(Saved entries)
↓↓↓

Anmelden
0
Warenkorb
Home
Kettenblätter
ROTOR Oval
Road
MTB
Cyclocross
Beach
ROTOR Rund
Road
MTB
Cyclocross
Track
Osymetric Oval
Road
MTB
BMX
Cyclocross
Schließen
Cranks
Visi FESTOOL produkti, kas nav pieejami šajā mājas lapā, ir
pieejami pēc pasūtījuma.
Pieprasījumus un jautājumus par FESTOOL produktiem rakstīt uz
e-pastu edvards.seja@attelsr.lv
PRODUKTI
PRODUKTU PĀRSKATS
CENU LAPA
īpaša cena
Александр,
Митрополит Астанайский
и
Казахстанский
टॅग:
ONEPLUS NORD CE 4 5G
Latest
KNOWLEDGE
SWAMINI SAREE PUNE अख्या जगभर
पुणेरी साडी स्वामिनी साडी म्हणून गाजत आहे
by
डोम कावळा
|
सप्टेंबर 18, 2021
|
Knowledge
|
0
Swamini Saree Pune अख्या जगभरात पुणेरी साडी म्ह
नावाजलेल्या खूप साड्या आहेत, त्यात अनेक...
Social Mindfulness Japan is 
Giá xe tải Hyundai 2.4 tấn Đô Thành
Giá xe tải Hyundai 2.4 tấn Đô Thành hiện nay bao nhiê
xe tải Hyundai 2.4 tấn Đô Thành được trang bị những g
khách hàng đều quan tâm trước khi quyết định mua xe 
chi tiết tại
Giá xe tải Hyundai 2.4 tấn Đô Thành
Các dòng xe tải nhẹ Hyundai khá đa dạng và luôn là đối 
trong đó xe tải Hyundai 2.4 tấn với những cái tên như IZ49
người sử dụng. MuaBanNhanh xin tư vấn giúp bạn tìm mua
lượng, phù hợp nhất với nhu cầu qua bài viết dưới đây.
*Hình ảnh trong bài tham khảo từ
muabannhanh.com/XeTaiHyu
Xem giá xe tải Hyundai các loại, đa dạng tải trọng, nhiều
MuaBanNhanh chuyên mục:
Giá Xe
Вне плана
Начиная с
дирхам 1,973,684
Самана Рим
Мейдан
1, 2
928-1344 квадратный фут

↑↑↑

:: Work to be completed ::
Copy every line of the rows above word for word, keeping the original order and line breaks.

:: Answer box ::
Anmelden
0
Warenkorb
Home
Kettenblätter
ROTOR Oval
Road
MTB
Cyclocross
Beach
ROTOR Rund
Road
MTB
Cyclocross
Track
Osymetric Oval
Road
MTB
BMX
Cyclocross
Schließen
Cranks
Visi FESTOOL produkti, kas nav pieejami šajā mājas lapā, ir
pieejami pēc pasūtījuma.
Pieprasījumus un jautājumus par FESTOOL produktiem rakstīt uz
e-pastu edvards.seja@attelsr.lv
PRODUKTI
PRODUKTU PĀRSKATS
CENU LAPA
īpaša cena
Александр,
Митрополит Астанайский
и
Казахстанский
टॅग:
ONEPLUS NORD CE 4 5G
Latest
KNOWLEDGE
SWAMINI SAREE PUNE अख्या जगभर
पुणेरी साडी स्वामिनी साडी म्हणून गाजत आहे
by
डोम कावळा
|
सप्टेंबर 18, 2021
|
Knowledge
|
0
Swamini Saree Pune अख्या जगभरात पुणेरी साडी म्ह
नावाजलेल्या खूप साड्या आहेत, त्यात अनेक...
Social Mindfulness Japan is 
Giá xe tải Hyundai 2.4 tấn Đô Thành
Giá xe tải Hyundai 2.4 tấn Đô Thành hiện nay bao nhiê
xe tải Hyundai 2.4 tấn Đô Thành được trang bị những g
khách hàng đều quan tâm trước khi quyết định mua xe 
chi tiết tại
Giá xe tải Hyundai 2.4 tấn Đô Thành
Các dòng xe tải nhẹ Hyundai khá đa dạng và luôn là đối 
trong đó xe tải Hyundai 2.4 tấn với những cái tên như IZ49
người sử dụng. MuaBanNhanh xin tư vấn giúp bạn tìm mua
lượng, phù hợp nhất với nhu cầu qua bài viết dưới đây.
*Hình ảnh trong bài tham khảo từ
muabannhanh.com/XeTaiHyu
Xem giá xe tải Hyundai các loại, đa dạng tải trọng, nhiều
MuaBanNhanh chuyên mục:
Giá Xe
Вне плана
Начиная с
дирхам 1,973,684
Самана Рим
Мейдан
1, 2
928-1344 квадратный фут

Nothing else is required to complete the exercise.